Moshe Litvak משה ליטבק

Personal information
- Full name: Moshe Mosi Litvak
- Date of birth: 8 March 1926
- Place of birth: Tel Aviv, Mandatory Palestine
- Date of death: March 7, 2012 (aged 85)
- Positions: Forward; defender;

Youth career
- 1939–40: Maccabi Rehovot

Senior career*
- Years: Team / Apps / (Gls)
- 1940–1942: Fire Brigade Rehovot
- 1942–1944: Maccabi Rehovot
- 1944–1945: Maccabi Tel Aviv
- 1945–1958: Maccabi Rehovot

International career
- 1949–1954: Israel / 6 / (0)

Managerial career
- 1955–1958: Maccabi Rehovot
- 1958–1960: Hapoel Rehovot
- 1960–1961: Shimshon Tel Aviv
- 1961–1962: Hakoah Tel Aviv
- 1962–1963: Hakoah Maccabi Ramat Gan
- 1963–1964: Hapoel Ramla
- 1964–1965: Hapoel Hadera
- 1965–1966: Hapoel Ramat Gan
- 1966–1968: Hapoel Kiryat Ono
- 1968–1969: Hapoel Lod
- 1969: Hapoel Be'er Sheva
- 1969–1970: Hapoel Jerusalem
- 1970–1972: Hapoel Be'er Sheva
- 1972–1973: Hapoel Marmorek
- 1973–1974: Maccabi Petah Tikva

= Moshe Litvak =

Israeli footballer and manager

Moshe Litvak (משה ליטבק) was an Israeli footballer and manager. He is best known for his years at Maccabi Rehovot where he started his managerial career. He also played 6 official matches for the national team between 1949 and 1954.

==Playing career==
Litvak was born in Rehovot and started playing football with Maccabi Rehovot as a youth. After appearing with Fire Brigade Rehovot in Liga Bet at the age of 14, Litvak returned to Maccabi Rehovot, with whom he played, with an exception of one season, until 1958. In 1955, Litvak took over coaching the team and served as player-manager for the next three years, quitting active play in summer 1958.
Between 1949 and 1954, Litvak played in 6 official matches for the football team, mostly playing as defender. Litvak played in the 1950 and 1954 FIFA World Cup qualification campaigns and took part in the national team's tour of South Africa, during which the national team played one official match against the host and 10 further matches in South Africa, Southern Rhodesia, Northern Rhodesia and Mozambique.

==Coaching career==
Litvak started coaching in 1955, serving as a player-manager Maccabi Rehovot. The club dropped to Liga Alef at the end of the 1955–56 season, and Litvak led the team to a second-place finish at the end of the season, which would have been enough to see the club bounce back to the top division. However, due to suspicions of match-fixing during the season, an IFA committee decided to hold a promotion play-off between the top five clubs at the end of the season. Maccabi Rehovot finished fifth in the play-off and remained in Liga Alef.

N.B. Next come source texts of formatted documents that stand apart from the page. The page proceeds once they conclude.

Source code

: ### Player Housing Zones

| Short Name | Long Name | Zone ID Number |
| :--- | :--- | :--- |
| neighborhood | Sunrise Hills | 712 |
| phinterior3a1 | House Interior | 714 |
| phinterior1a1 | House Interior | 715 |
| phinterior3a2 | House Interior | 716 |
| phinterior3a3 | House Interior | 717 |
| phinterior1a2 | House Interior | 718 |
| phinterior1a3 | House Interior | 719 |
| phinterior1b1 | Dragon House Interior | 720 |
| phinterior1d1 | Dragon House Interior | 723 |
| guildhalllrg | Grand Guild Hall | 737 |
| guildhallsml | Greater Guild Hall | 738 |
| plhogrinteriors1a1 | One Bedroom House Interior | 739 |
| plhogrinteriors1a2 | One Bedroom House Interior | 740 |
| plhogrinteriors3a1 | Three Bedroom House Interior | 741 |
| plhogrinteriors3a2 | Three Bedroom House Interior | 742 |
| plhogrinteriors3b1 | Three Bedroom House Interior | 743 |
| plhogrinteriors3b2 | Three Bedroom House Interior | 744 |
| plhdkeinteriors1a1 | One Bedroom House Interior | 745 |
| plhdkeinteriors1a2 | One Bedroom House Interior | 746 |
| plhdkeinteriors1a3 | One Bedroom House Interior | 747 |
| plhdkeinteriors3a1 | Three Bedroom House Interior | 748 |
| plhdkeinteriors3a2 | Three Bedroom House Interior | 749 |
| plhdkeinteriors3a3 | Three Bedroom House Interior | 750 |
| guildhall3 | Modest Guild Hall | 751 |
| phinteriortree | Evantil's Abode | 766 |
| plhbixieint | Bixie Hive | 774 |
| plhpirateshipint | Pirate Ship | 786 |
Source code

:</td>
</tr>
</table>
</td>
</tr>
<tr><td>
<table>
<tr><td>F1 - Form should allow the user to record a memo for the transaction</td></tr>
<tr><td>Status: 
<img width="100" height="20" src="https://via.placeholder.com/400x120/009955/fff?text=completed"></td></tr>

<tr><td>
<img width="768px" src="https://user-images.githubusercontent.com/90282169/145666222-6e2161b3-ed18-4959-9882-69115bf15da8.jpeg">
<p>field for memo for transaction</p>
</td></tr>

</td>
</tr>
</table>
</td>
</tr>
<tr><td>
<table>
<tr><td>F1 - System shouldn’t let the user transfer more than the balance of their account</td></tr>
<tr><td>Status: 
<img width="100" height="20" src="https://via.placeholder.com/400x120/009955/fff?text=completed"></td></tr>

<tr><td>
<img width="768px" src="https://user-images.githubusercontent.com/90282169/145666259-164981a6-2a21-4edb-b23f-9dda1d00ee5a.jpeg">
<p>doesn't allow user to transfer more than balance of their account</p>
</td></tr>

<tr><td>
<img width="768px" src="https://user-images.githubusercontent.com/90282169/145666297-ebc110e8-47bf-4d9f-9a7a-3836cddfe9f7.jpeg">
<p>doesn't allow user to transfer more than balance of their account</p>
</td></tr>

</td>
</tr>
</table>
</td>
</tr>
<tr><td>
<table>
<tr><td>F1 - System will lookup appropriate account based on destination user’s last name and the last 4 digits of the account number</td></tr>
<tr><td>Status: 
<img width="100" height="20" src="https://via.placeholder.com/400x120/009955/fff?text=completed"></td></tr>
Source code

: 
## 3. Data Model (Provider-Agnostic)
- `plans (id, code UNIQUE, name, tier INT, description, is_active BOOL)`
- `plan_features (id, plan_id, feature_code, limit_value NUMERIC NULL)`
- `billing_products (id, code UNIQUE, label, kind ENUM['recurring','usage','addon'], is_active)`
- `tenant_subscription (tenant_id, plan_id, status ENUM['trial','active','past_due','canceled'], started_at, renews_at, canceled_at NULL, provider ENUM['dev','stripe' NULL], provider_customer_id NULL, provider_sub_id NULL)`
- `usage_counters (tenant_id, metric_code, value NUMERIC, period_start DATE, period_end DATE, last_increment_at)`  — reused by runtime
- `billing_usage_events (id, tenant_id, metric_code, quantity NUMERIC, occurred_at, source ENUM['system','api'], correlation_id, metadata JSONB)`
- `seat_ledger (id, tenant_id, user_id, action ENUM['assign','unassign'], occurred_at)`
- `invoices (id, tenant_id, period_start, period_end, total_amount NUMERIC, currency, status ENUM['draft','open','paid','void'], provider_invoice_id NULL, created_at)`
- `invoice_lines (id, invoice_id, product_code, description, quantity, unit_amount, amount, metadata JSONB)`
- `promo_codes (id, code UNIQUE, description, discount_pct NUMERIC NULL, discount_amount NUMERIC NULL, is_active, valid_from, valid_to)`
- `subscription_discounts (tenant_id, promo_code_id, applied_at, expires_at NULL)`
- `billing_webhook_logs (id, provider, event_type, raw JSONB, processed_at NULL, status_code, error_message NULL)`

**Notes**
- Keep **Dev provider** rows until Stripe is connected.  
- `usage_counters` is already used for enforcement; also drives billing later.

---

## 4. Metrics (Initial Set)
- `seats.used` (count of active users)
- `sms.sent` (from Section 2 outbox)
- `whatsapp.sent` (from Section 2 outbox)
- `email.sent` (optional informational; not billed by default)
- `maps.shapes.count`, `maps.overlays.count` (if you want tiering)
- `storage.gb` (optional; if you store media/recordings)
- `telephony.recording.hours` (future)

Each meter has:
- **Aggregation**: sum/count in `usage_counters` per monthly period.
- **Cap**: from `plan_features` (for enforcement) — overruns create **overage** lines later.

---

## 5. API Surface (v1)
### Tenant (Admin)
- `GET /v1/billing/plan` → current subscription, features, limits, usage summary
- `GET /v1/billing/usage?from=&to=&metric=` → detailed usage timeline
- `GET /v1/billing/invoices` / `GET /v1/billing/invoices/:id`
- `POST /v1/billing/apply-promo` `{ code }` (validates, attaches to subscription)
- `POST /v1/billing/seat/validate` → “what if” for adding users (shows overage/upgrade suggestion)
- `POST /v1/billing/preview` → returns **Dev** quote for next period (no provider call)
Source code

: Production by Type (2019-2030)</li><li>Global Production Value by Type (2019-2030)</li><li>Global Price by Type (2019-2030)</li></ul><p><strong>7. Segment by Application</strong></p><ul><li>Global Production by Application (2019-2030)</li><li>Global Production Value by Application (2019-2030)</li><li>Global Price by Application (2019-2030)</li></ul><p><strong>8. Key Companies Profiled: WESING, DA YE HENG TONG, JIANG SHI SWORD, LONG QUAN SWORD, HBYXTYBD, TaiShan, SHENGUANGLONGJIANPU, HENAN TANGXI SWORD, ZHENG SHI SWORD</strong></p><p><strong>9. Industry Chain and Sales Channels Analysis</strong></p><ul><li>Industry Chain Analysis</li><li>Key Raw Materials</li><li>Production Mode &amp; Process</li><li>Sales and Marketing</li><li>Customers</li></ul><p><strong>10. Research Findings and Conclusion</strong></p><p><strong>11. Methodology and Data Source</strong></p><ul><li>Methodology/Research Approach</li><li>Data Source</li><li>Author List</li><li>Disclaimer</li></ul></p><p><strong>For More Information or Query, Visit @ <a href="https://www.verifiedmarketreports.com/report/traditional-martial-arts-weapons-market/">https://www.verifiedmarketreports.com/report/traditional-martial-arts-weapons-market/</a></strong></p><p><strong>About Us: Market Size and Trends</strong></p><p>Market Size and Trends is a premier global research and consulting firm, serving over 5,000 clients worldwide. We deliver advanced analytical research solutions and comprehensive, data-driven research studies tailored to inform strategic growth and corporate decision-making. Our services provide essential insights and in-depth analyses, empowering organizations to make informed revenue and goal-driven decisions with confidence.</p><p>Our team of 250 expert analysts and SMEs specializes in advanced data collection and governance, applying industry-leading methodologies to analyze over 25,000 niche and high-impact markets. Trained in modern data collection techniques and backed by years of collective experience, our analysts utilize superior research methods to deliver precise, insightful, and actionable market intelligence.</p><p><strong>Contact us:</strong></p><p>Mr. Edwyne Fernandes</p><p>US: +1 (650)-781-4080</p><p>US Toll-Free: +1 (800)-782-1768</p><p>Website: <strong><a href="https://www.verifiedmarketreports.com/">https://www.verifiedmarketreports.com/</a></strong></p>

After leaving Maccabi Rehovot in summer 1958, Litvak coached a string of teams in Liga Leumit, Liga Alef and Liga Bet, winning Liga Alef with Hakoah Tel Aviv in 1961–62 and Hapoel Be'er Sheva in 1970–71. Litvak's last post as head coach was in Maccabi Petah Tikva, from which he resigned in mid-season.

==Personal life==
Litvak worked in Bank Leumi, progressing to management position before retiring due to old age. Litvak's son, Muli Litvak, is the owner of Coolvision, which operates several websites, among them ImLive.com.

==Honours==
- Liga Alef (second division) (2):
  - 1961–62 (with Hakoah Tel Aviv), 1970–71 (with Hapoel Be'er Sheva).